Crisp, flaky spring onion pancakes with scallion layers, pan-fried until golden - great with soy or chili oil.
# What You Need:
→ Dough
01 - 2 cups all-purpose flour
02 - 3/4 cup boiling water
03 - 1/4 cup cold water
04 - 1/2 teaspoon salt
→ Filling
05 - 1 cup finely sliced spring onions (scallions), green and white parts
06 - 1/2 teaspoon salt
07 - 1/4 teaspoon white pepper (optional)
→ For Frying
08 - 1/4 cup vegetable oil
09 - Additional vegetable oil for brushing and frying as needed
# How-To:
01 - In a large mixing bowl, whisk together the flour and 1/2 teaspoon salt. Pour in the boiling water while stirring with chopsticks or a wooden spoon until the mixture becomes shaggy; add the cold water and knead by hand until a smooth, elastic dough forms, about 5 minutes. Cover with a damp cloth and let rest for 20 minutes.
02 - Divide the rested dough into four equal pieces and shape each piece into a smooth ball.

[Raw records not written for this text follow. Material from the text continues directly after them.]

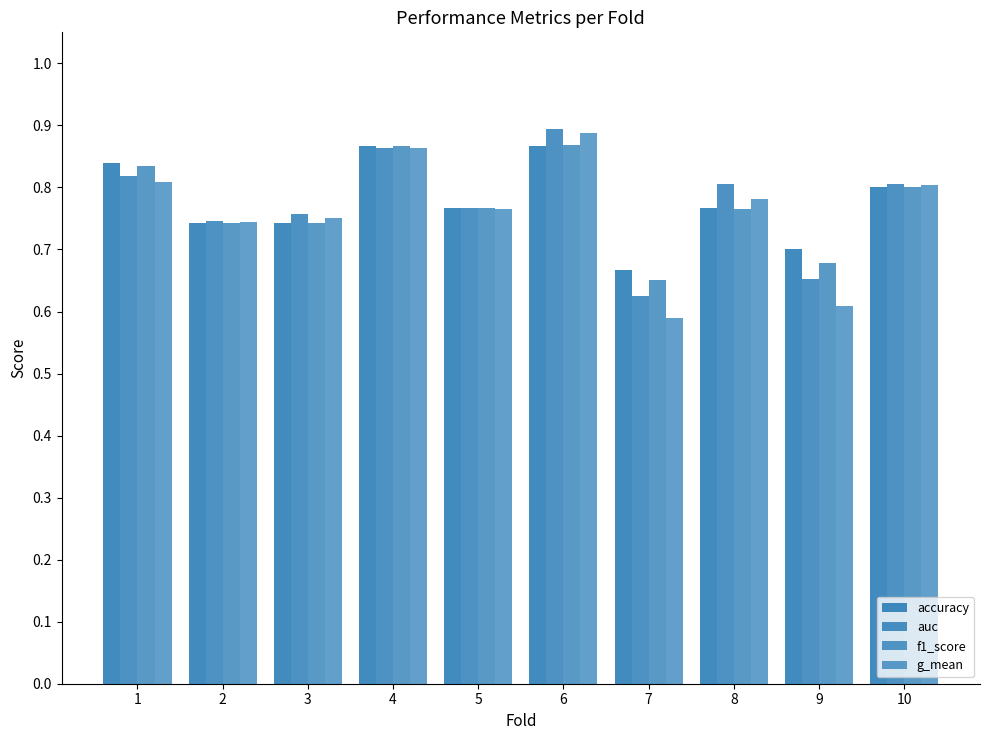

What is the sum of the auc values at 3 and 9?

1.4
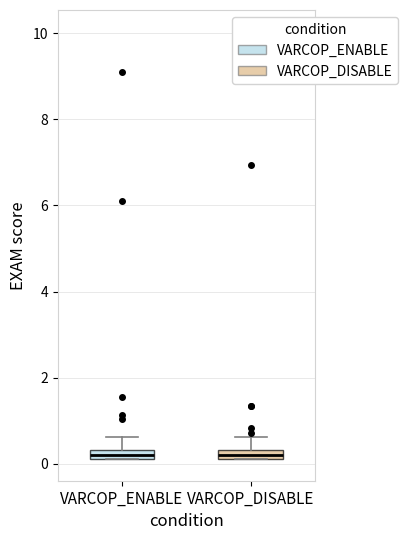

Where is the lower edge of the box for VARCOP_ENABLE on the y-axis? The values are not printed on the chart, so give them approximately, as read against the axis.

0.2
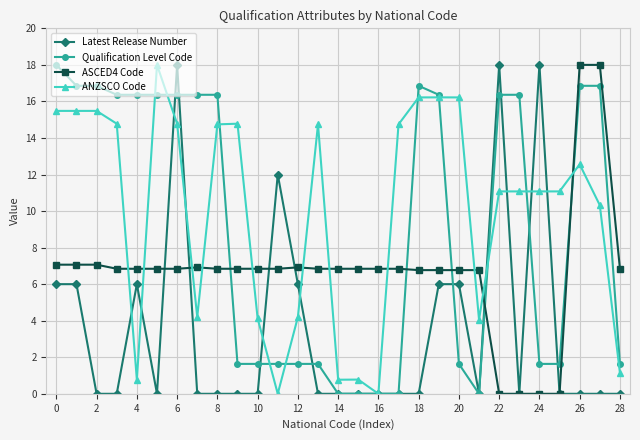

After their last crossing, which series has the higher values: ANZSCO Code or ASCED4 Code?

ASCED4 Code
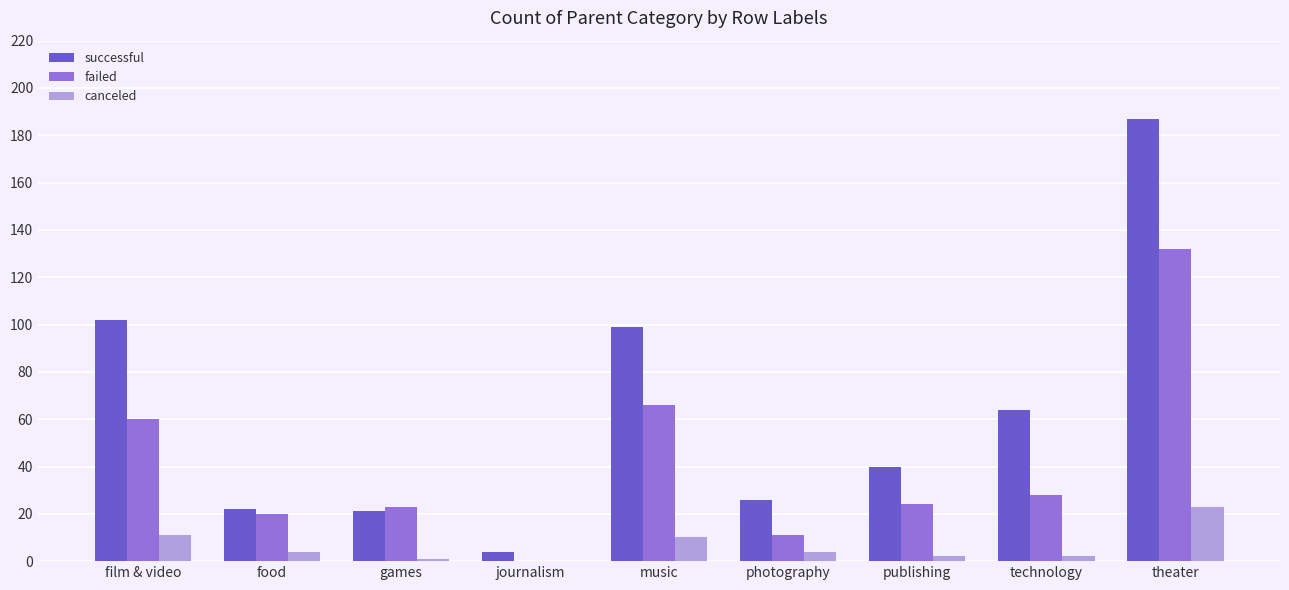

At which label does successful reach its peak?

theater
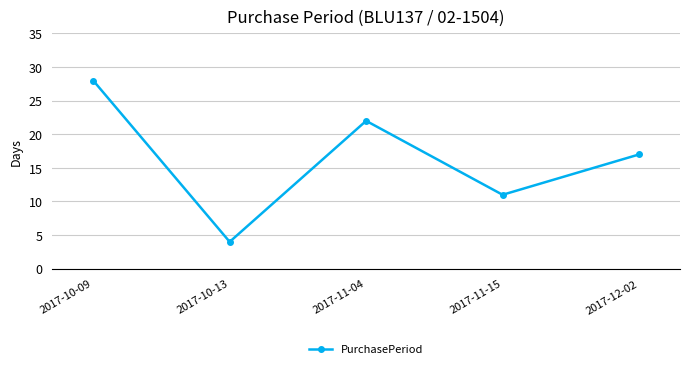

Is it true that the value at 2017-11-15 is 11?

True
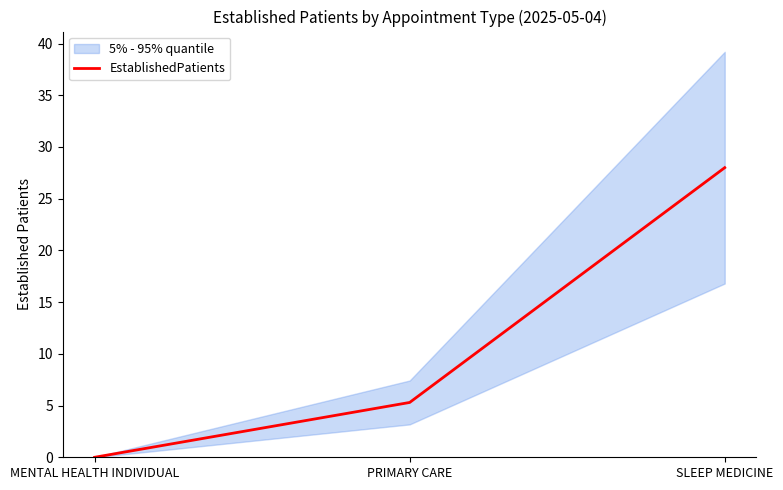

How many categories are shown in the chart?

3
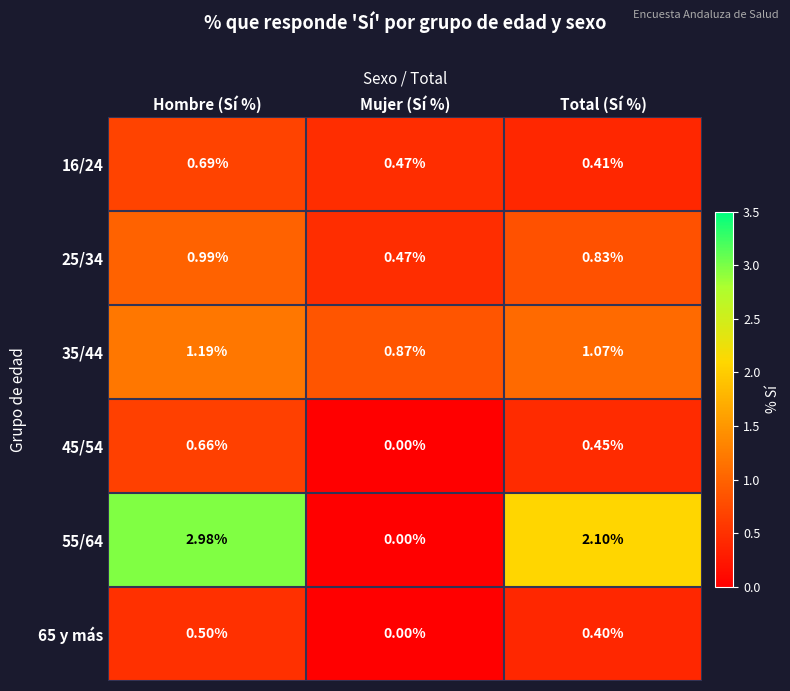

At which label does 35/44 reach its minimum?

Mujer (Sí %)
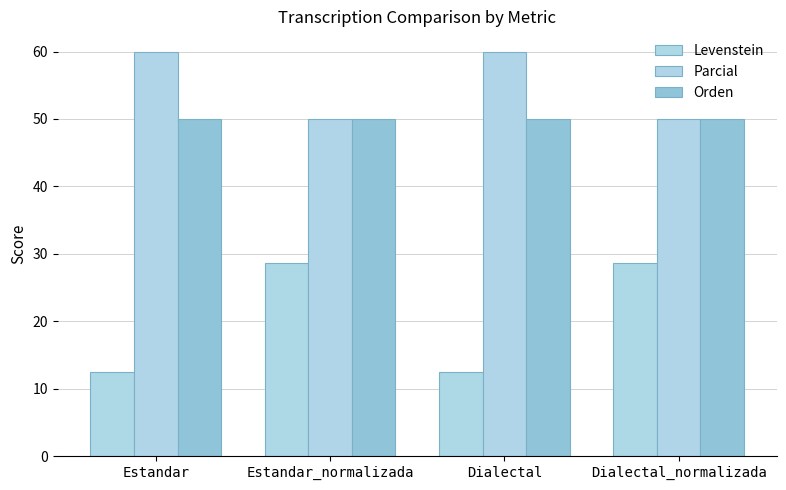

Between Dialectal and Dialectal_normalizada, which series saw the biggest shift?

Levenstein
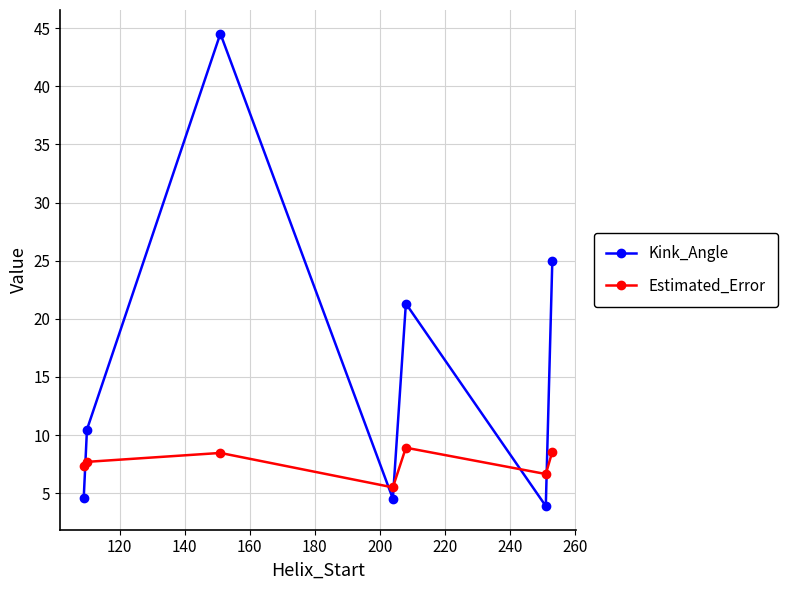

What is the value of the Kink_Angle point at the 7th from the left?

25.0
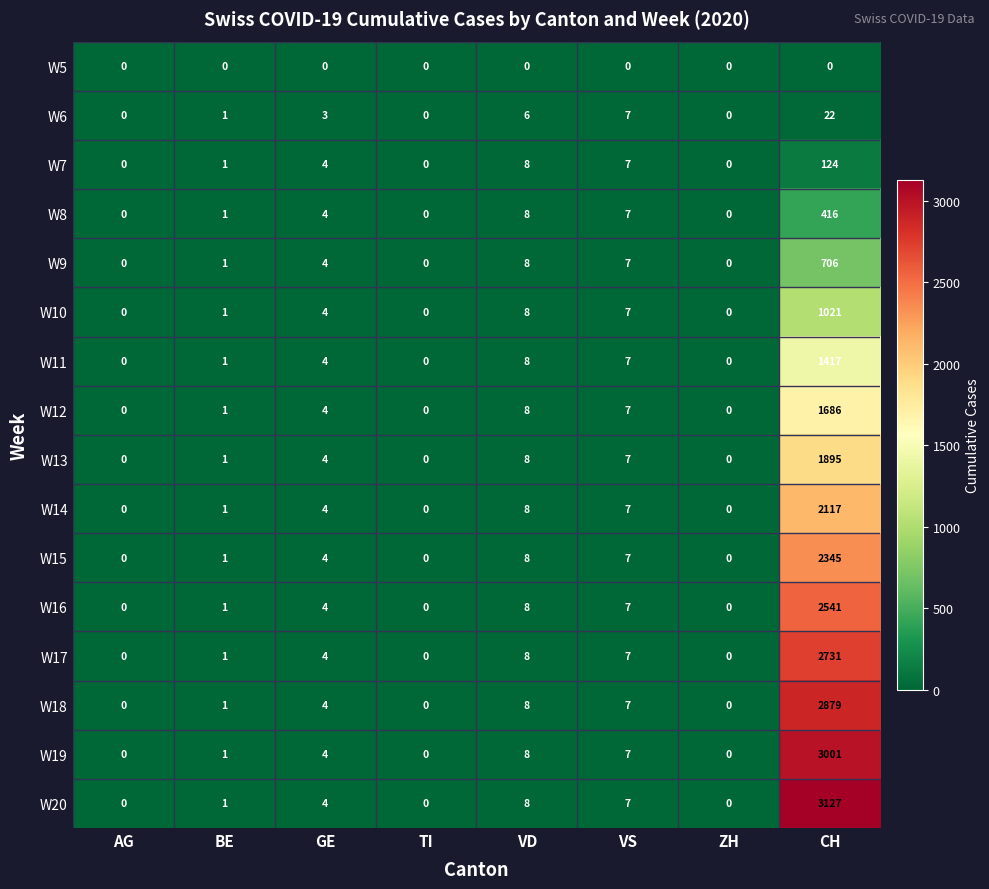

How many distinct data groups are displayed?

16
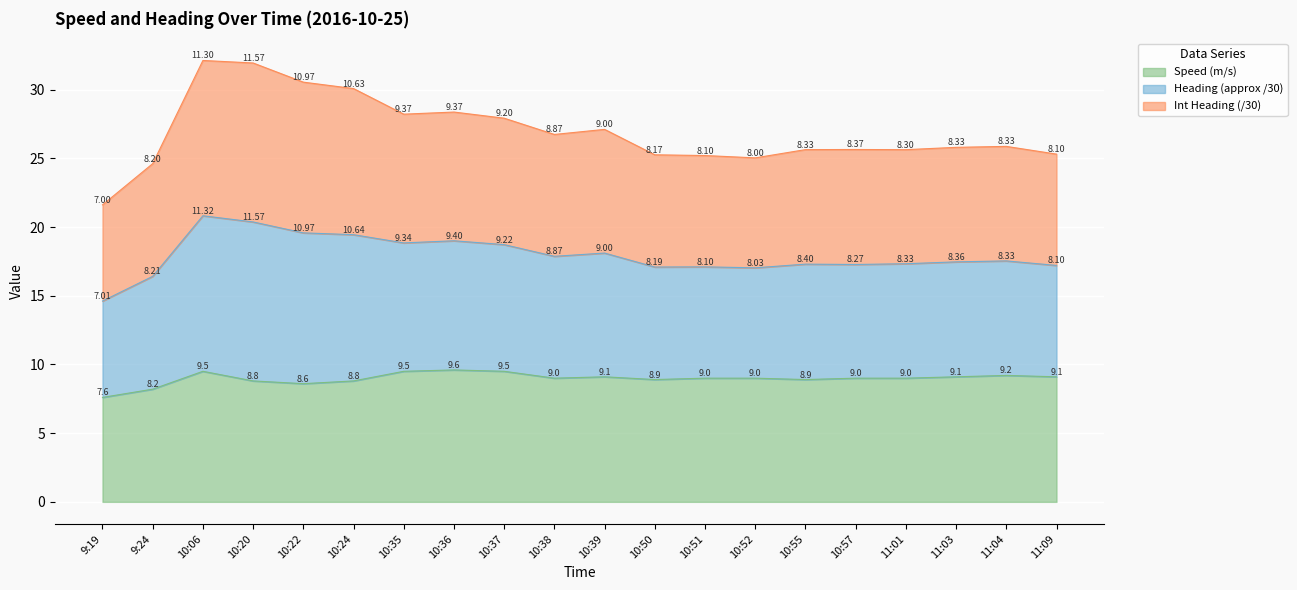

What is the label of the 19th point from the right?

9:24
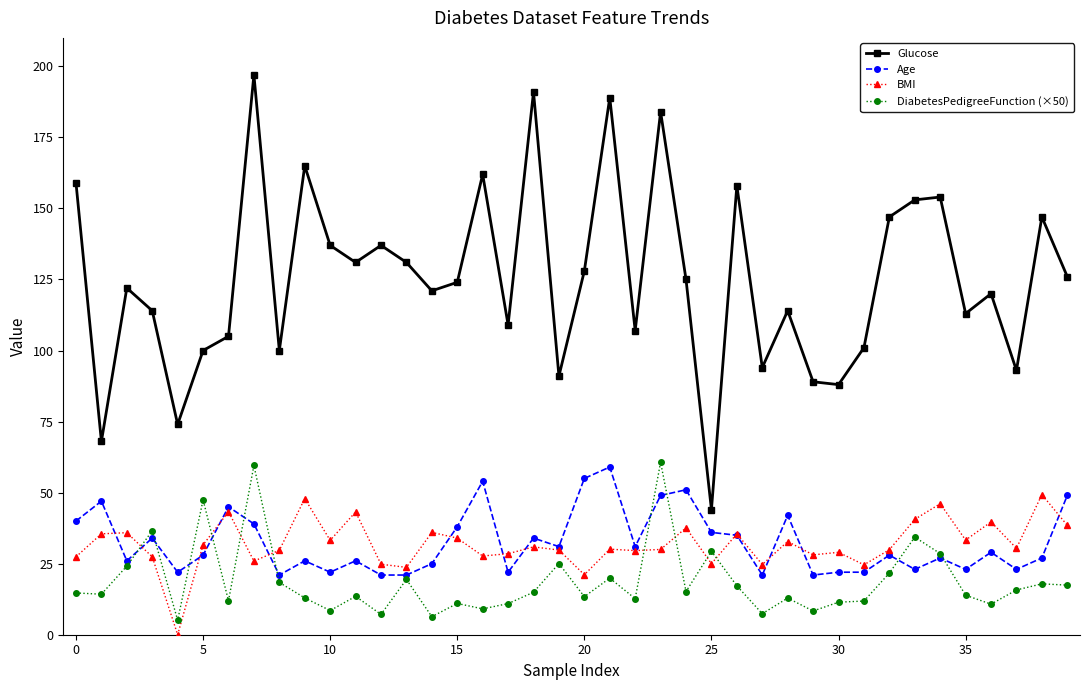

What is the maximum value for Glucose?

197.0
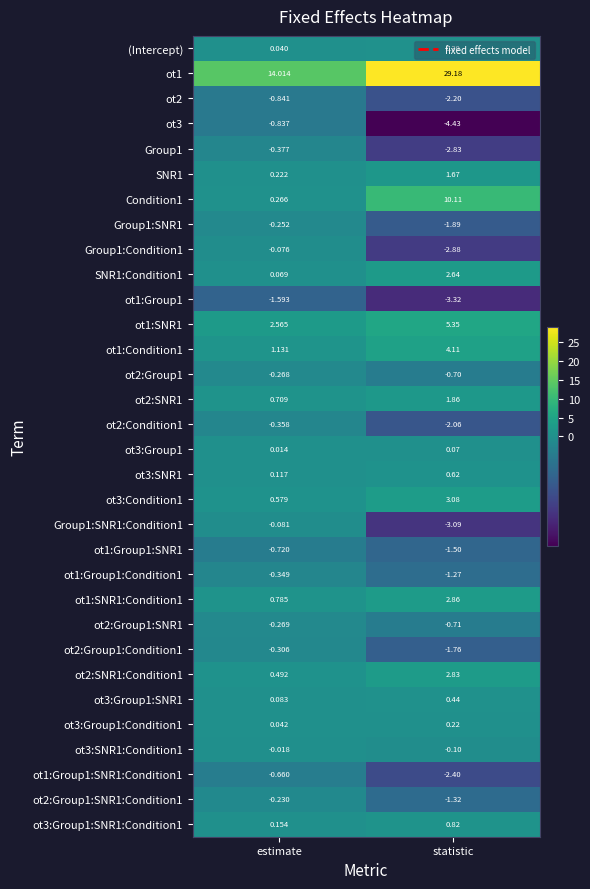

Is the value of ot3:Group1 at estimate greater than the value of Group1 at estimate?

Yes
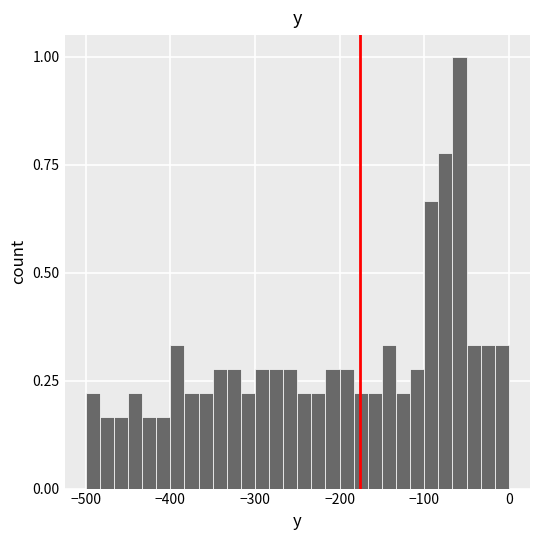

Around what value on the x-axis is the tallest bar? Give the approximate position of its centre, as read against the axis.

-60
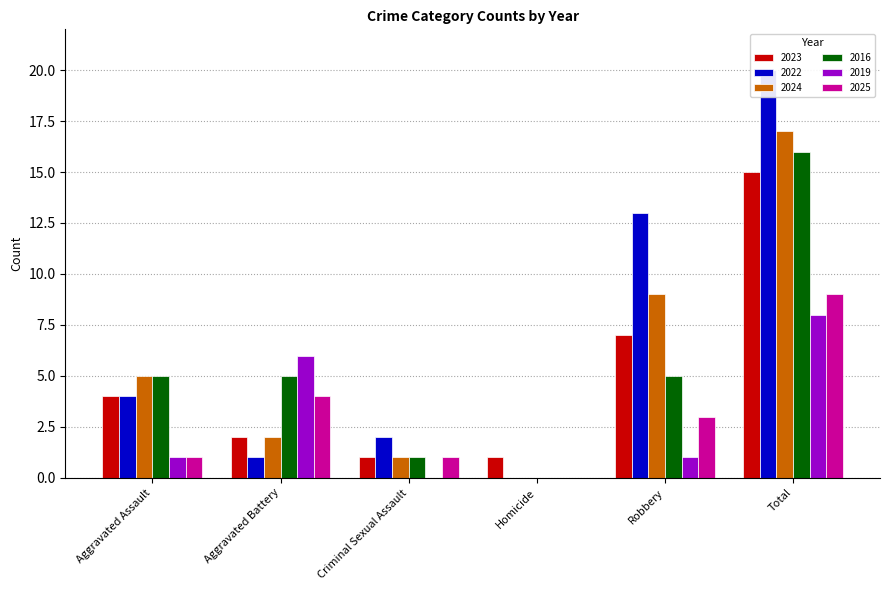

At which label is 2022 closest to 10?

Robbery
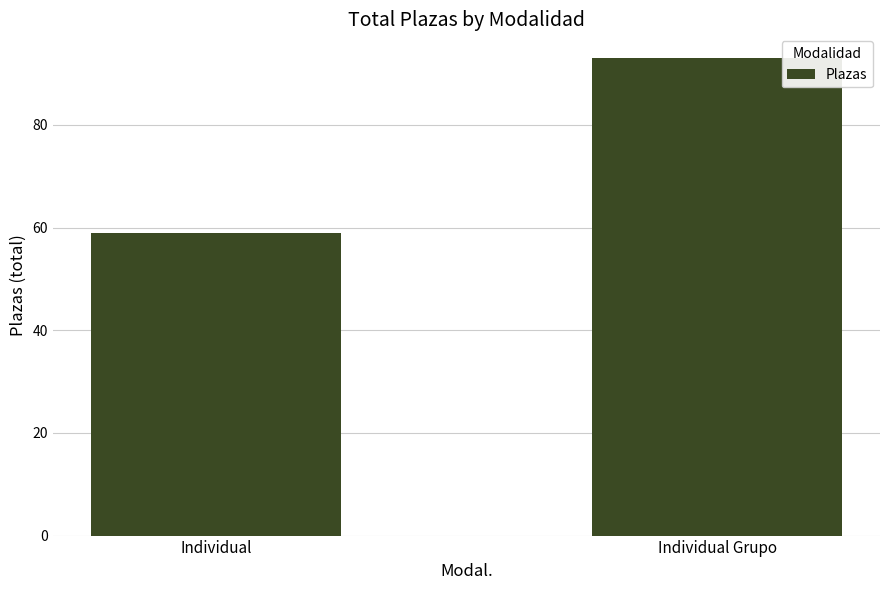

Which label corresponds to the smallest value in the chart?

Individual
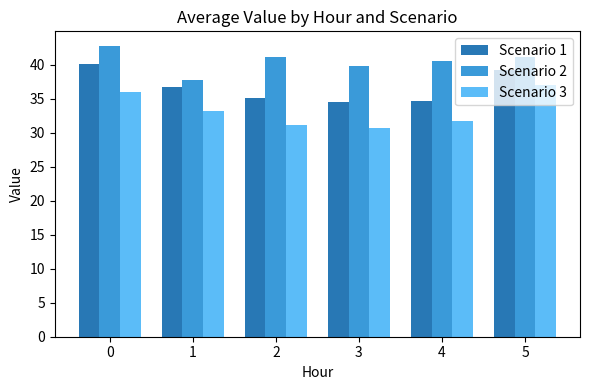

Rank the series by their average value, from lowest to highest.

Scenario 3, Scenario 1, Scenario 2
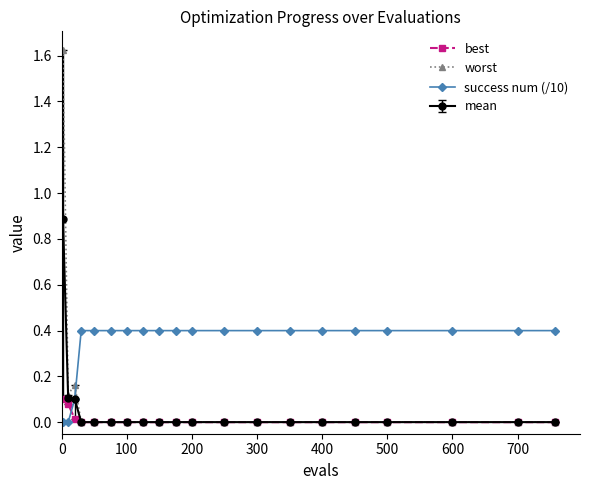

True or false: best and success num (/10) intersect in this chart.

True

03 - On a lightly floured surface, roll one ball into a thin rectangle approximately 1/8 inch thick. Lightly brush the surface with oil, sprinkle with a pinch of salt and spread one quarter of the sliced spring onions evenly over the dough.
04 - Roll the dough sheet tightly like a jelly roll, then coil the roll into a spiral (snail shape). Tuck the loose end underneath and flatten gently with your palm. Repeat for the remaining portions.
05 - Take each spiral and roll it out into a 6-inch disc on a lightly floured surface, working gently to preserve the layered structure.
06 - Heat 2 tablespoons of vegetable oil in a nonstick skillet over medium heat. Fry one pancake at a time, cooking 2–3 minutes per side until the surface is golden brown and crisp. Add more oil to the pan as needed between pancakes.
07 - Transfer cooked pancakes to a paper towel-lined plate to drain excess oil. Slice into wedges and serve warm with soy sauce, chili oil, or preferred condiments.